I’ve been putting off watching The Woman in the Window for a long, long time. It’s sitting on Netflix right now — all I have to do is flop on the couch and pick up the remote. But I’m still thinking “why bother?” It obviously doesn’t work. World of Reel‘s Jordan Ruimy is struggling with Joe Wright‘s urban thriller as we speak: “This is excruciating to sit through…please, for the love of God, make it end already.”
Posted on 12.20.19: For seven or eight years Joe Wright was a cross between Chris Nolan, Sam Mendes and Steven Spielberg.
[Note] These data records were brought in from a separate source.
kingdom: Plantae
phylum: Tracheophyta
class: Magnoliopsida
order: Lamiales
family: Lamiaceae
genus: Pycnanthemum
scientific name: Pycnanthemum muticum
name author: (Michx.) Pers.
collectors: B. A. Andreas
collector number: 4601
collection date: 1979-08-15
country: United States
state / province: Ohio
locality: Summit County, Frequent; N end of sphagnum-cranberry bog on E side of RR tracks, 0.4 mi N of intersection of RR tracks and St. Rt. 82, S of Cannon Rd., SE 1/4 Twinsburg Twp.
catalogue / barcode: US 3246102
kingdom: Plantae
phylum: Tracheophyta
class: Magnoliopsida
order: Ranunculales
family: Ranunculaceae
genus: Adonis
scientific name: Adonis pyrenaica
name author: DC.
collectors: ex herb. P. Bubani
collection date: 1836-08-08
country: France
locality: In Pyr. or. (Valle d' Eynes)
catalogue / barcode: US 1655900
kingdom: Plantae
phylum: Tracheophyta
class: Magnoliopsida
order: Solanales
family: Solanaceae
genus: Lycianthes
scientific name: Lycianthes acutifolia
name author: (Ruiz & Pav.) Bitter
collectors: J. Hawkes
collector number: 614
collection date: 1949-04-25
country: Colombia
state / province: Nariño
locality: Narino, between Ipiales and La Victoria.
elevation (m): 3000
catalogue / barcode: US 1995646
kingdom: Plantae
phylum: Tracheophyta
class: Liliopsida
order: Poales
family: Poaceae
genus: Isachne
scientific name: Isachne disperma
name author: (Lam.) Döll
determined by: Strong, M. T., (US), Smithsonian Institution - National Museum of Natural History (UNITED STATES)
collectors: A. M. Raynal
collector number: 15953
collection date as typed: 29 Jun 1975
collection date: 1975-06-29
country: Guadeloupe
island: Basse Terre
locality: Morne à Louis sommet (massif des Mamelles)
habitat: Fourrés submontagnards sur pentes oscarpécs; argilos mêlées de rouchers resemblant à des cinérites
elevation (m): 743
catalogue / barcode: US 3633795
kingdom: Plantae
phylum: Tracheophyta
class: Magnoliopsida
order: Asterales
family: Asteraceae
Pride & Prejudice, Atonement, The Soloist, Hanna, Anna Karenina.
I will never back away from the view that Karenina was drop-dead brilliant — the most thrilling and innovative adaptation of Tolstoy’s 1877 novel ever made. Then the calamity of Pan happened. Then Wright recovered somewhat with Darkest Hour, a conventional but reasonably effective biopic with an Oscar-winning lead performance.
And now Wright seems to be operating in the realm of…what, Curtis Hanson‘s The Bedroom Window? Maybe a touch of David Fincher‘s Panic Room? Something like that.
Written by Tracy Letts, shot by Bruno Delbonnel, scored by Danny Elfman and produced by Scott Rudin.
Big-city dwellers can hear someone shout or scream in the adjoining or upstairs apartment. Rear Window‘s James Stewart heard Raymond Burr‘s wife scream as he stared into a common backyard area in the West Village. But hearing a woman scream from across the street? Doubtful.